Monday, September 24, 2012
I've had a lot of time to think.
When I try to write about things I get stuck.
I ping pong between reverence and irreverence. My mind wants everything to be serious as a heart attack or a big satiric meltdown.
IVE BEEN IN THE COUNTRY TOO LONG!
Quick get me a pair of no. 6's, a drink in a coupe glass and on the mothereffing waiting list at Pok Pok.
Monday, September 17, 2012
I just had a work dream. I have those not so often.
In this dream I was working on preparations for a wedding. Instead of working here or in the city at Saipua HQ I was in a big architecture office. There were lots of women with severe haircuts hanging around.
I decided to add something to this wedding. Snakes.

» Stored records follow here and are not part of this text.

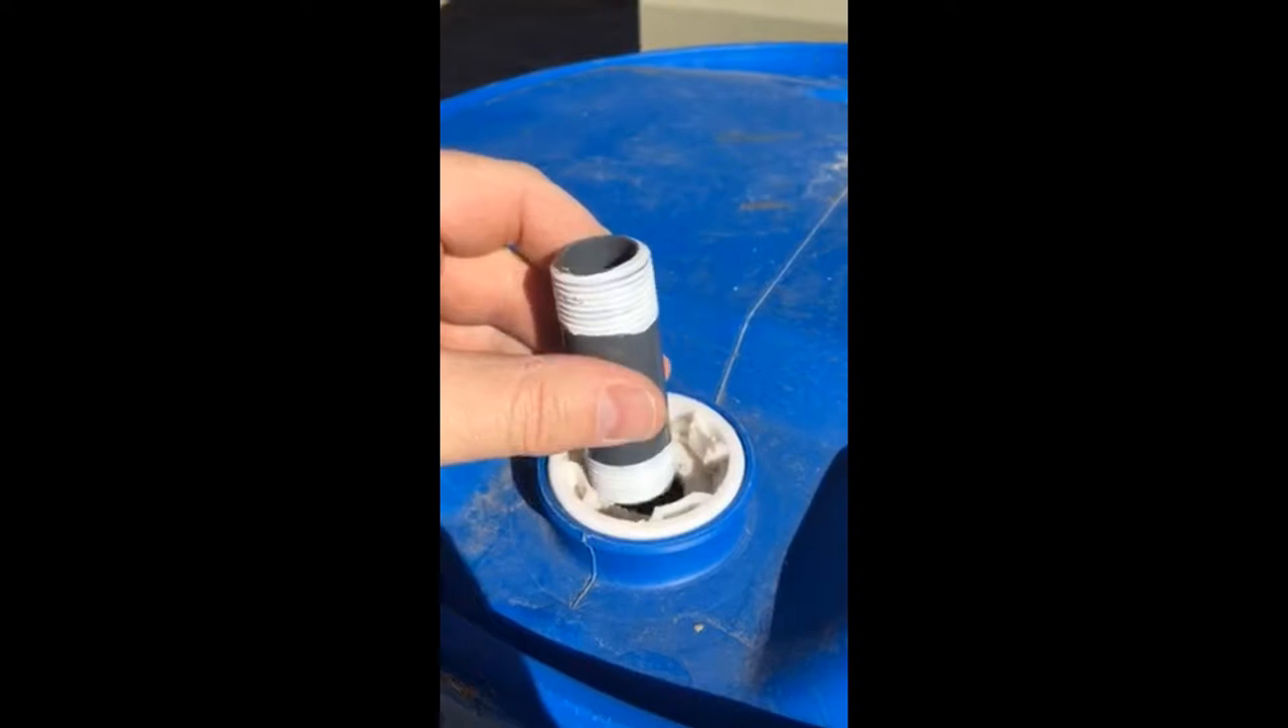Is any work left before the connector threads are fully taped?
No.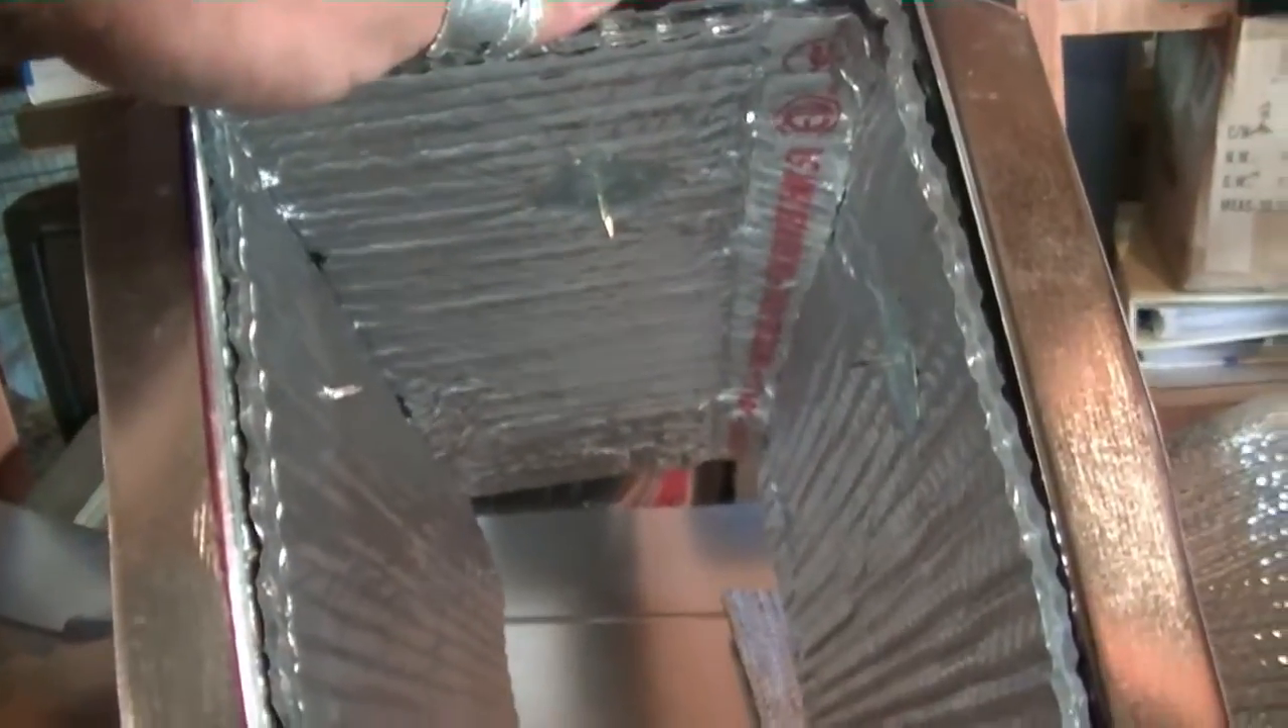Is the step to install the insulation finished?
Yes.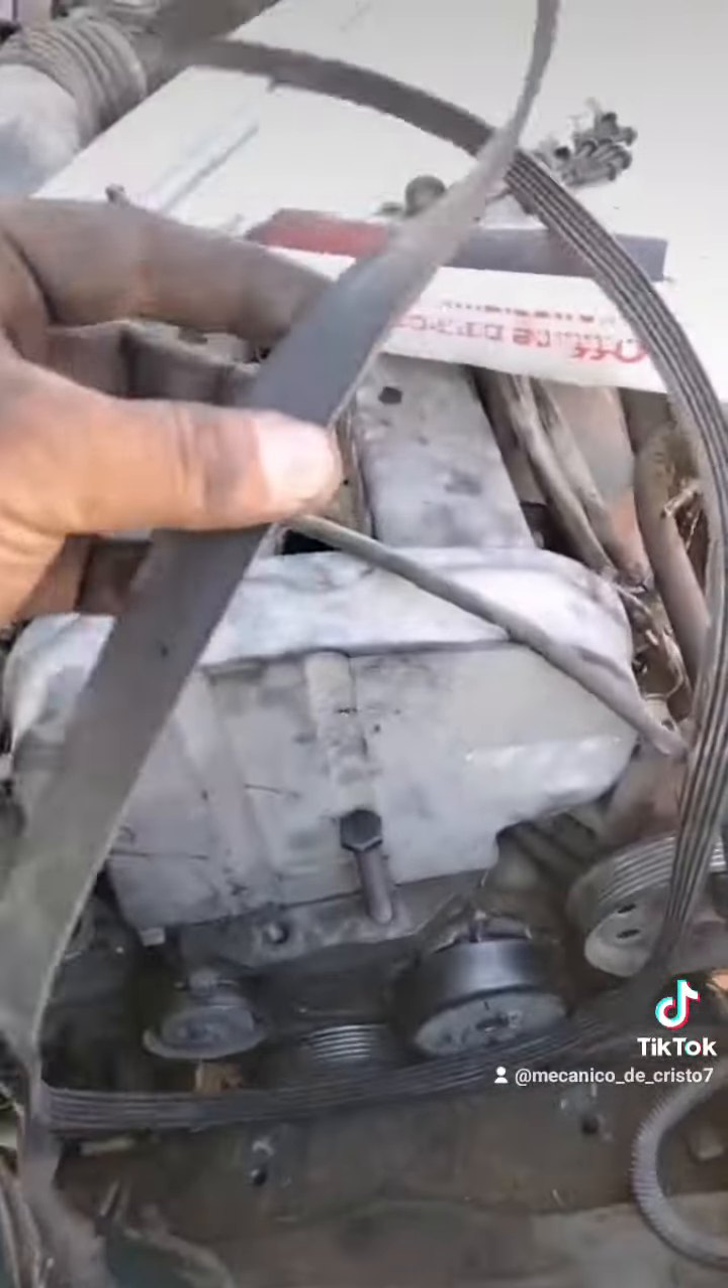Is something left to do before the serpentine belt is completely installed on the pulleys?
Yes.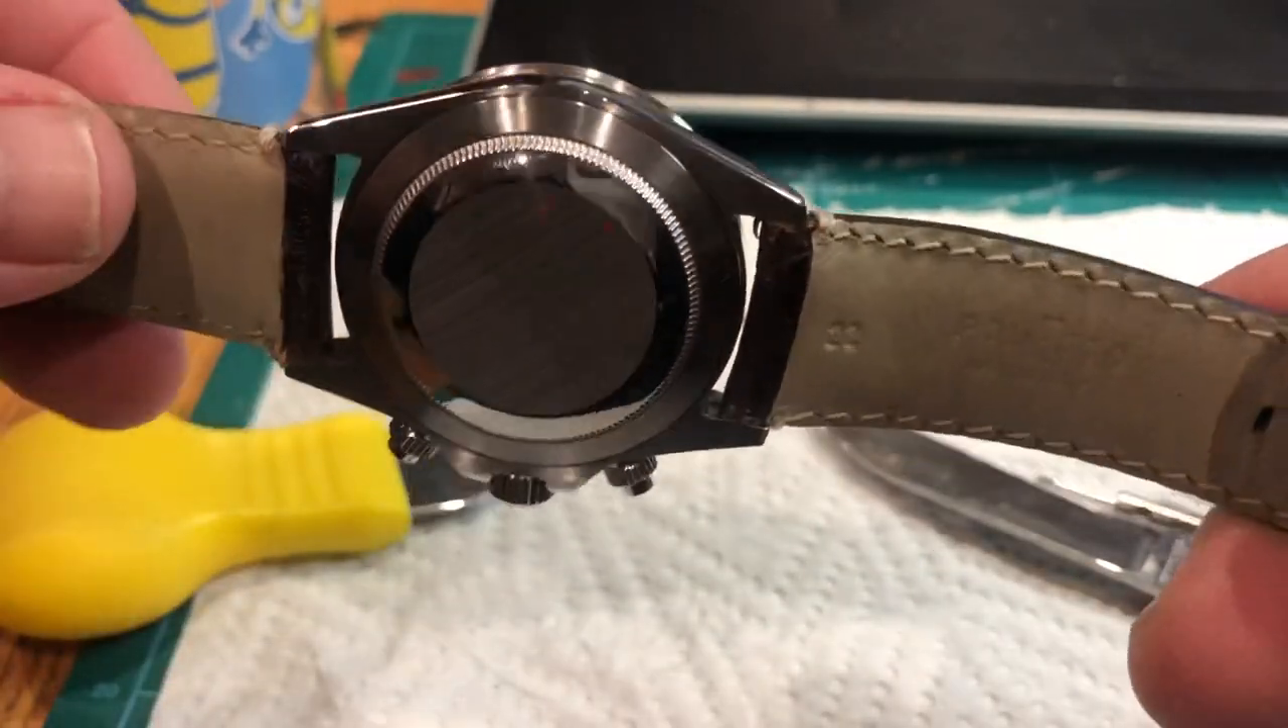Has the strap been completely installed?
Yes.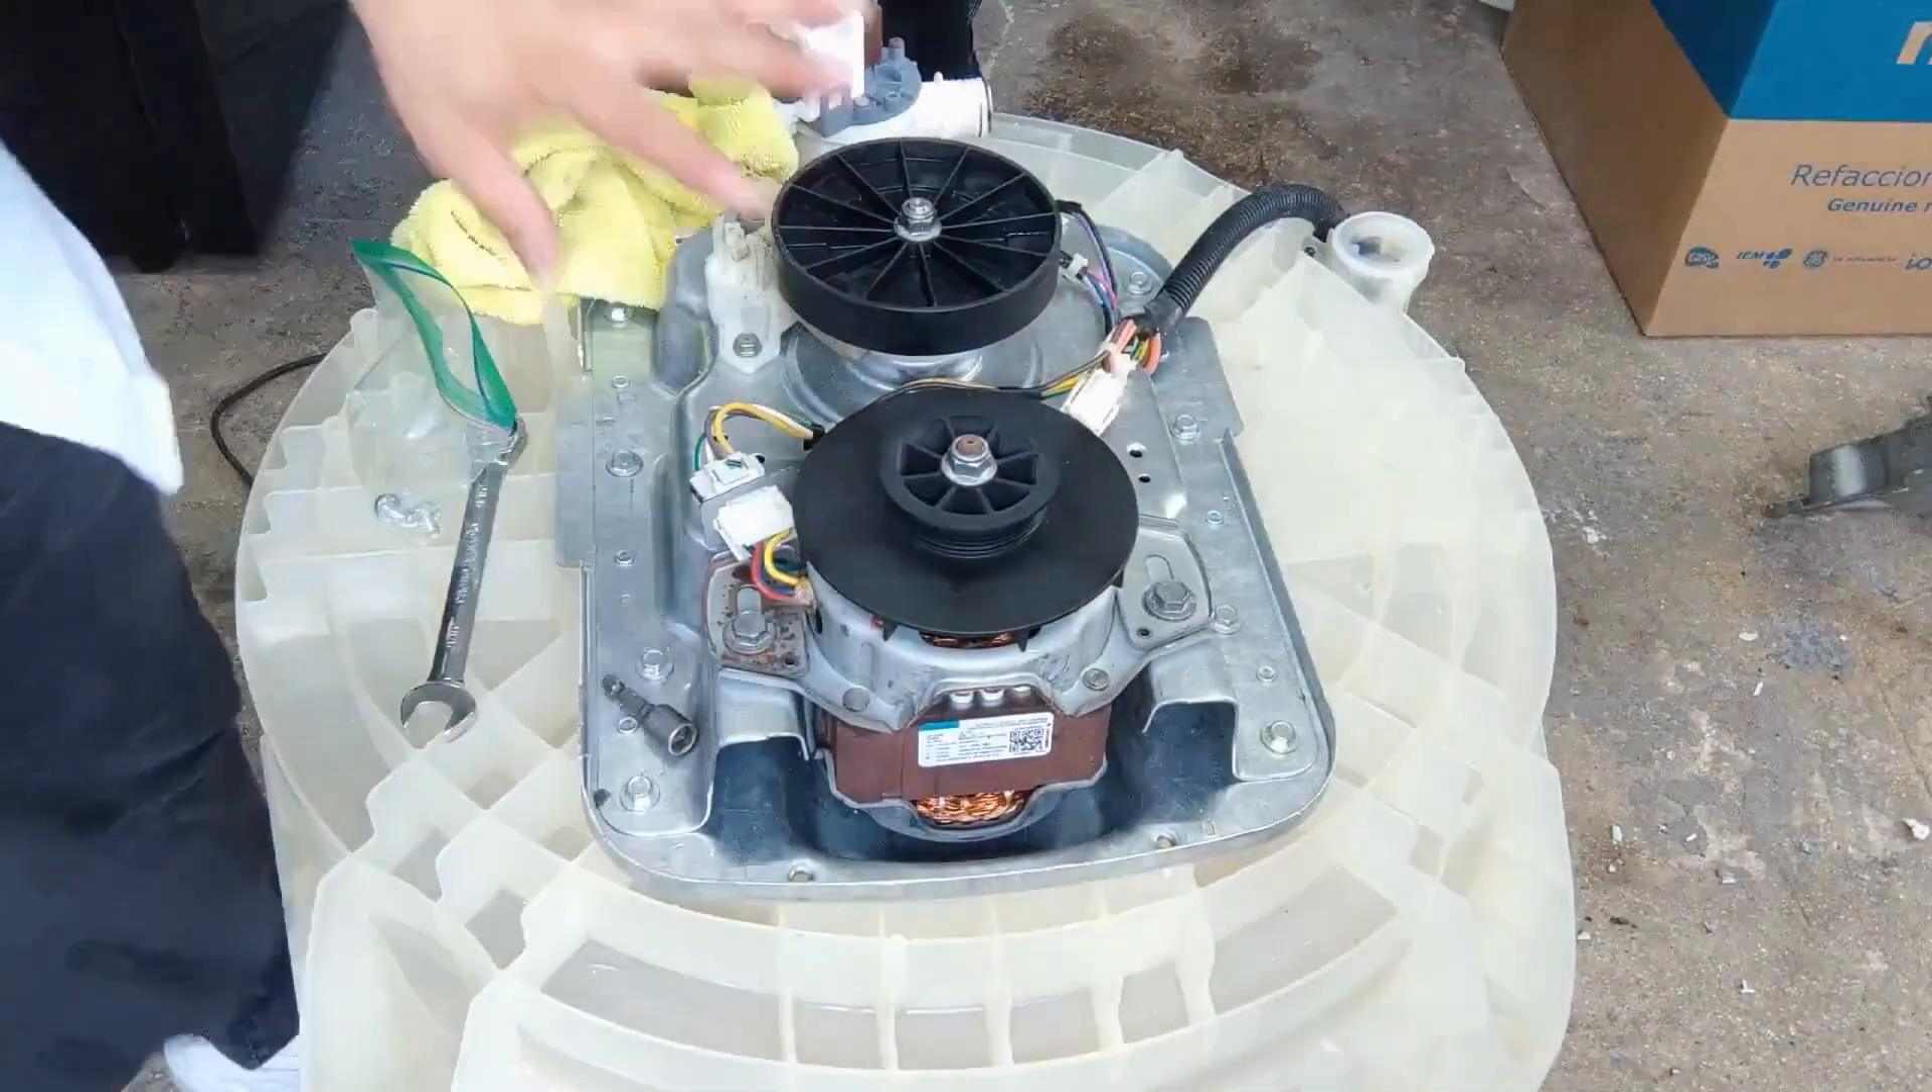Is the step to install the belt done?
No.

So I went to a pet store and bought 7 harmless garden snakes of various sizes. I kept them in a taped up box in my closet. They kept escaping; this was the stressful part of the dream.
In my plan, we would release these snakes on the head table and they would add a mysterious dark element to florals.
My boss did not like this idea. She said the bride would "freak out" over the snakes. I told her to take her Scandanavian accent, minimalistic outfit and severe blond hair and shove it! Office drama ensued.
In the end we just released the snakes for the pre-dinner photos, and the bride never saw them.
__
We've been at Worlds End enjoying the start of autumn, my favorite season. If I could live in perpetual autumn I would. Aaron is here and we are taking lots of walks, mulching, talking about the universe, compiling a list of current country music tropes and researching Tonya Harding on our phones.
Saturday, September 8, 2012
A second Vermont wedding - and calling all Virginians...
We've been traveling a lot for weddings this year.
Sometimes when I sit writing these posts I become aware of how neat and glamorous our jobs might seem -- and they are neat -- and sometimes glamorous (human broom, anyone?) but traveling weddings are also really tough. You can imagine, so I won't elaborate too much. We see the beautiful sights of Vermont quickly out the speeding window of a clunker truck full of jangling vases and precariously packed buckets of flowers -- SLOW DOWN ON TURNS DAMN IT! I wistfully watch the mountains go by wishing we could stop at that barn sale, or take a break for a romantic something or other. But ultimately we're there to work; to do what we do best; hustle. Unload that van. Prep that box of fedexed flowers. Eat that cold pizza. Make that shit beautiful. I NEED IT DONE IN TEN MINUTES!
Last Saturday at The Round Barn in Warren, Vermont we had everything photo-finish right on time, as always. I watched the bride - one of my favorites this year - walk down to the ceremony. I teared up. Then we got in the truck with a few hours to kill before our staff meal. Eric wanted to drive through the mountains and look at the landscape. Wouldn't you know it; finally with the time to watch the scenery go by a bit slower, I fell asleep.
We'll be in Charlottesville, Virginia on the weekend of 10/6 and I was hoping you or someone you might know might want to be hired onto our crew for a day or two....email me if you are interested.
Tonight I'm typing from back in the city. The cold front, what with it's tornados and wind funnels has moved through and now it's drizzling, the cool air coming in the window next to me. I found my favorite Peter Gabriel record.
Tuesday, September 4, 2012
tomatoes and hydrangea
I stepped on a mouse nest this morning while raking hay. I watched the mice babies, blind and disoriented scatter in the grass, they all went in different directions and then synchronously stopped and curled in on themselves. I stood there for too long watching them and feeling bad. I'm really tired, and when you are tired, you get inappropriately emotional about things like baby mice.
I called Nea over and she ate them all.
My parents were up the last few days helping me plant hydrangea at the farm. I always get nostalgic about the early autumn flowers. When I first started working with flowers six summers ago the hydrangea were the first things I really fell in love with.
Yesterday we stopped for lunch and had - what else but tomato sandwiches. As soon as we finished our sandwiches we had coffee. Then we went back out to keep planting.
Today after they left I went out and did the raking, the mice. I came in for a tomato sandwich, eating it alone, feeling drained and lonely. I made coffee right after like my parents would do if they were still around at the farm.